The Budget has made no significant change for Tax Rates for Individuals. The Individuals who earn income of Less than 5 Lakhs rupees will get Rs 5000/- as Tax rebate under section 87A. There is increase insurcharge on income tax levied on individuals earning income of Rs 1 crore or more from 12 per cent at present to 15 per cent. This move is aimed at taxing the rich. The Middle Class always pay effective more tax including indirect taxes and have to plan their retirement and savings at the same time save on overall tax outgo. The Article gives you brief idea on how to save tax and at the same time make proper investment and cover insurance and Medical expenses risk.
- Investment in 80C for Purpose of taking full benefit of 1.5 Lakhs
Deduction under 80C is related to deduction that an individual can deduct from his gross taxable income in order to reduce his tax liability by investing in specified investment.

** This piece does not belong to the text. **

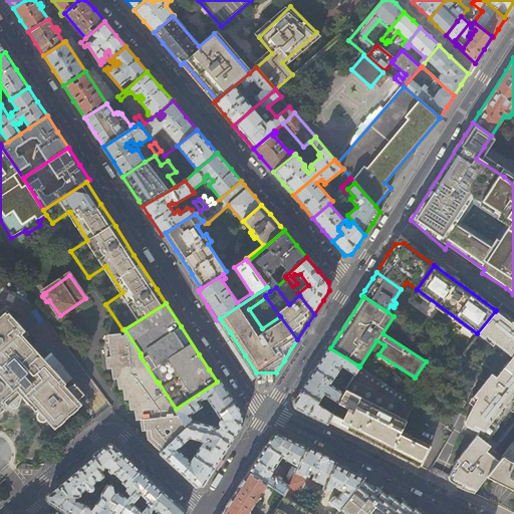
[(0,412),(20,394),(34,411),(36,409),(39,413),(38,414),(38,415),(38,416),(38,417),(38,418),(39,419),(40,420),(41,420),(43,420),(44,420),(45,419),(54,429),(81,405),(77,400),(83,395),(73,382),(66,389),(62,384),(65,382),(24,337),(27,333),(6,309),(0,314),(0,412)]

It is applicable to individuals and HUF. An assessee can get deduction under section 80C upto a maximum of Rs.150000.The qualifying investments and expenditure as deduction under 80C are investment in Insurance Policy, Post Office Time Deposit Account, Investment in Equity Linked Saving Scheme (Mutual Funds), Public Provident Fund, National Saving Certificate (Read Article Why to invest in National Saving Certificate ?), Tuition Fees Paid, Bank Fixed Time Deposit, Repayment of Principal of Housing Loan, SukannyaSamriddhi account, to Read more about Deduction under section 80C of Income Tax Act - Specified investment / Expenses Click here.

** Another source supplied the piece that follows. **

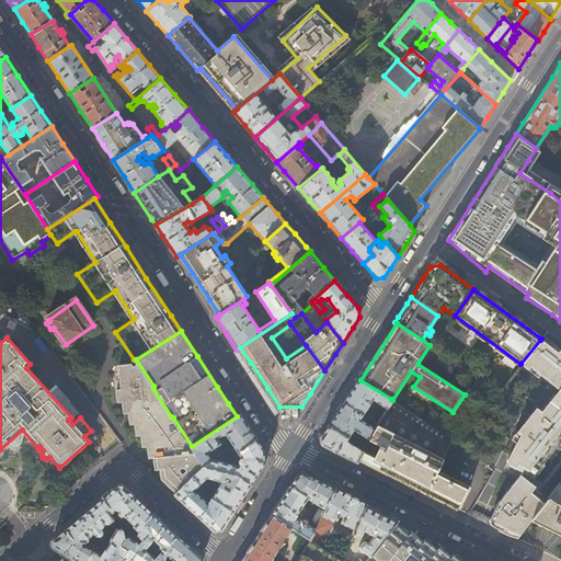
[(508,466),(521,472),(497,503),(490,519),(490,523),(492,525),(517,538),(533,518),(547,500),(533,489),(533,488),(534,487),(529,483),(544,466),(541,465),(560,441),(558,438),(560,434),(560,350),(552,344),(551,345),(553,346),(551,348),(540,340),(521,364),(527,369),(530,366),(560,390),(551,402),(549,401),(541,412),(536,408),(514,436),(516,438),(506,457),(505,460),(508,466)]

2.Investment in National Pension Scheme up to Rs 2 Lakhs
Finance Minister ArunJaitley in Budget 2015-16 introduced an additional income tax deduction of Rs. 50,000 for contribution to the New Pension Scheme (NPS) under Section 80CCD. NPS is a voluntary pension scheme, which is regulated by the Pension Fund Regulatory and Development Authority.This extra deduction of Rs. 50,000 on NPS will increase the total deduction allowed under Section 80C and 80CCD of Income Tax Act to Rs. 2 lakh. In Budget 2016, the finance minister has made withdrawals from NPS on maturity tax free upto 40% of the total corpus accumulated. Currently, none of the withdrawals were tax-free unlike other competing instruments such as PPF and EPF where the total withdrawal was tax -free. This is a major step towards making the NPS scheme more attractive and bringing it on par with the other EEE pension schemes. The Budget 2016 proposes to provide a uniform tax treatment to the recognised provident fund, national pension system and superannuation fund.